Repeat, exactly as written, the line containing "change attack_animal > attack_animals, owner: Declan" and each line after it through the end of the data.

Items from a data source

-*-*-

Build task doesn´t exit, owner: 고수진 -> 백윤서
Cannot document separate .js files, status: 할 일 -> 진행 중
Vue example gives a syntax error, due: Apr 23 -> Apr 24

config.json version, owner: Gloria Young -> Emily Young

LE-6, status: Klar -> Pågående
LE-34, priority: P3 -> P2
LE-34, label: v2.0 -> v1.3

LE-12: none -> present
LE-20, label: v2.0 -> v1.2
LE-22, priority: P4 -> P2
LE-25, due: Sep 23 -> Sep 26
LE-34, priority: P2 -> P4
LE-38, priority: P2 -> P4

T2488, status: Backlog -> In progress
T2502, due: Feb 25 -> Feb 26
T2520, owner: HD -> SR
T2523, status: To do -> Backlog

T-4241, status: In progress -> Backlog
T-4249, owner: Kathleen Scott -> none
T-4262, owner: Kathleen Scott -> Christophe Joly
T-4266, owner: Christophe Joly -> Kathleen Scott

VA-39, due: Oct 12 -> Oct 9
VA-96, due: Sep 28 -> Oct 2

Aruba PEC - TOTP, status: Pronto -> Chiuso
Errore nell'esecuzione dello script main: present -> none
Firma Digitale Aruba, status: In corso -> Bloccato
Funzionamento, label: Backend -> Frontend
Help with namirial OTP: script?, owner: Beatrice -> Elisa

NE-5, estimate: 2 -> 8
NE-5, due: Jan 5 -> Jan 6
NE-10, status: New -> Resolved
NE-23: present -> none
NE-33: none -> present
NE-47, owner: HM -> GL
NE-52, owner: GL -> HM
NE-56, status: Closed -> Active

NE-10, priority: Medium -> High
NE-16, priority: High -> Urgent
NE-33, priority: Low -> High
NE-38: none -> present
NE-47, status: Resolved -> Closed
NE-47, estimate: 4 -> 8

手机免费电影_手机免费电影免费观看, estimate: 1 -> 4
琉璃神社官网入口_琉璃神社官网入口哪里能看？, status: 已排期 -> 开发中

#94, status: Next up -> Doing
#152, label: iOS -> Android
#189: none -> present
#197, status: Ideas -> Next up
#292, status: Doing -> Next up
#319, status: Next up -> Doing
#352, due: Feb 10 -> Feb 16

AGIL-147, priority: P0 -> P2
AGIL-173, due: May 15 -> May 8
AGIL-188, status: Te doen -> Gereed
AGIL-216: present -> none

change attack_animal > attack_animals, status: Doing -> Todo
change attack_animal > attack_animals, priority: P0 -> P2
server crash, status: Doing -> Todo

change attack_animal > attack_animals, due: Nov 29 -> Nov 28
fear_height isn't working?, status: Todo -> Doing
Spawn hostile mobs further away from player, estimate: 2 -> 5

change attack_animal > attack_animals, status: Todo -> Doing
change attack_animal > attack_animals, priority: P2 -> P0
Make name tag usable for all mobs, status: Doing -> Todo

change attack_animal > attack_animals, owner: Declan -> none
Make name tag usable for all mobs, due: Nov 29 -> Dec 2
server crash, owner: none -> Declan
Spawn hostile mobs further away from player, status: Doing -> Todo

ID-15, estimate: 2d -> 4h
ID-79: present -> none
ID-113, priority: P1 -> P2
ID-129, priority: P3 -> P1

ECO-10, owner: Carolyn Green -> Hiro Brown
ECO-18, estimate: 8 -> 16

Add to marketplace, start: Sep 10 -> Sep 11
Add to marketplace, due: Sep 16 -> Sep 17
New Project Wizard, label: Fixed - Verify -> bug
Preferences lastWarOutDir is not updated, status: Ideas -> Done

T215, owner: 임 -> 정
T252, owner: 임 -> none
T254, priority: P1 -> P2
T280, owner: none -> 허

-*-*-

> _Exercise output_
change attack_animal > attack_animals, owner: Declan -> none
Make name tag usable for all mobs, due: Nov 29 -> Dec 2
server crash, owner: none -> Declan
Spawn hostile mobs further away from player, status: Doing -> Todo

ID-15, estimate: 2d -> 4h
ID-79: present -> none
ID-113, priority: P1 -> P2
ID-129, priority: P3 -> P1

ECO-10, owner: Carolyn Green -> Hiro Brown
ECO-18, estimate: 8 -> 16

Add to marketplace, start: Sep 10 -> Sep 11
Add to marketplace, due: Sep 16 -> Sep 17
New Project Wizard, label: Fixed - Verify -> bug
Preferences lastWarOutDir is not updated, status: Ideas -> Done

T215, owner: 임 -> 정
T252, owner: 임 -> none
T254, priority: P1 -> P2
T280, owner: none -> 허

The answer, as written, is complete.